Given the huge scope for industrial investment, and with an estimated $1 trillion worth of unexplored mineable resources, the development of India’s ‘Red Corridor’ appears to stand in the country’s national interest (independent of targeted efforts at left-wing de-radicalisation). And in many cases, it has been pursued without consideration for the plight of the local, often Adivasi, population. In order to make themselves appear as attractive investment opportunities, local and state governments have often been happy to skirt laws, regulations and the rights of local peoples - an issue most commonly reported in the Maoist strongholds of Odisha, Chhattisgarh and Jharkhand).
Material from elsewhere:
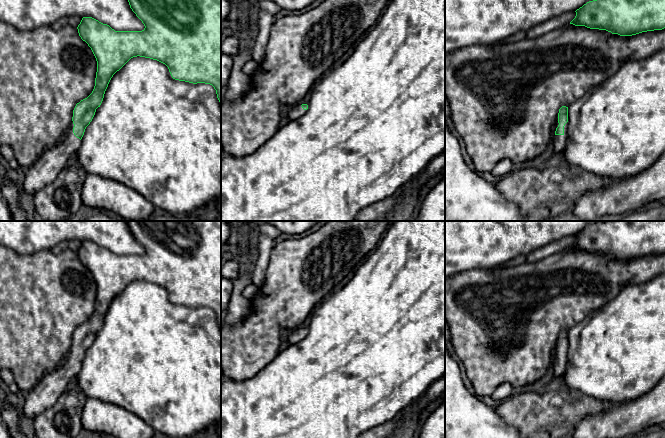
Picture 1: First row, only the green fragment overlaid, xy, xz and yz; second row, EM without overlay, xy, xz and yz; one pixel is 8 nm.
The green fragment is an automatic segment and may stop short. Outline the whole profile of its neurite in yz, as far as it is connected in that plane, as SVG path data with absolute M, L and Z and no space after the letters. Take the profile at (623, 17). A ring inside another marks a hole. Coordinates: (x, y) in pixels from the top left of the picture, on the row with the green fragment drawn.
M593 0L575 12L576 16L570 24L606 30L620 36L632 36L665 28L665 0Z

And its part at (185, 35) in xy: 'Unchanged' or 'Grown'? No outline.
Grown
This has tended to take the form of forced displacement (an estimated 150, 000 people since 2004) and/or environmental degradation.

Related, yet more surreptitious grievances have involved the redistricting of land in order to avoid paying compensation; allowing industries (under the Joint Forestry Management programme) to operate as third parties in the privatisation of forests (such as with the behaviour of the Indian Tobacco Company in Andhra Pradesh); by over-incentivising ‘upstream’ development projects (such as dams and non-labour intensive factories, including extraction industries such as mining and timber) that benefit the broader economy yet provide little long-term benefit to the local region; the development of rural transport infrastructure (under the Pradhan Mantri Gram Sadak Yojana ‘PMGSY’) and telecommunication infrastructure (under the Universal Service Obligation Fund) as a means to monitor and launch military offensives against the Maoists, rather than as a means to win hearts and minds; a stripping back of the Forest Conservation Act in order to allow greater, unchecked development; and the release of misleading forecasts concerning the impact and compensation related to projects such as with the South Korean Pohang Iron and Steel Company’s (POSCO) $12 billion investment in Odisha.
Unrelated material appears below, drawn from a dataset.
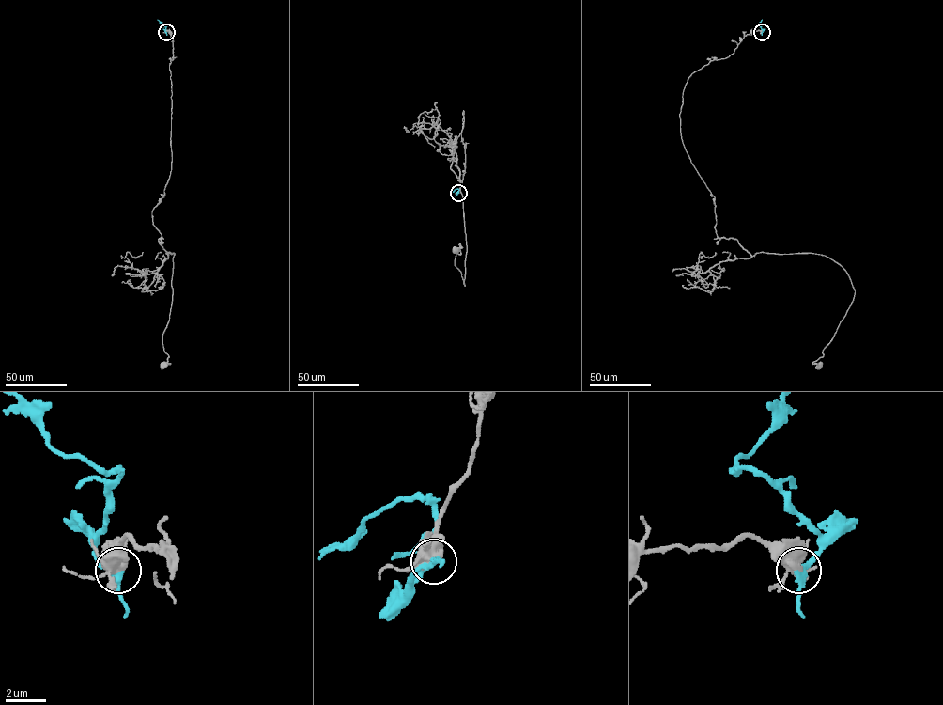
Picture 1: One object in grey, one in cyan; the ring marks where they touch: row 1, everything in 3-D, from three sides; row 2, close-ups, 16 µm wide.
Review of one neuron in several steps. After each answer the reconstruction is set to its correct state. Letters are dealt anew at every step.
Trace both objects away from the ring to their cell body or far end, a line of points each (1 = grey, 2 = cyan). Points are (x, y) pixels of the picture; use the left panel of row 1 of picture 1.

However, this also represents a selective and favourable understanding of LWE support, often relying upon anecdotal evidence, weak correlative data, a glossing over of ‘push’ vs. ‘pull’ factors, and by simply overlooking a number of statistically integral dynamics as merely peripheral. The rise of, and support for, LWE violence in India is also well correlated to high levels of corruption, low literacy rates, and the presence of easily stolen resources (such as explosives on mine sites); and has considerably stronger statistical correlations (above and beyond issues of development) to the rise of societal fear from conflict in neighbouring districts, with hard to access terrain (heavily forested areas), and with high population densities of lower or oppressed castes.

Supporting these alternative explanations, movements toward greater self-determination, such as with the creation of Jharkhand in 2000, have tended to produce upsurges in Maoist support rather than expected declines. If anything, this speaks to an unscrupulous LWE movement that seeks opportunities and various aggrieving factors to further their ideology rather than as a movement rising and falling based on the level and nature of societal development.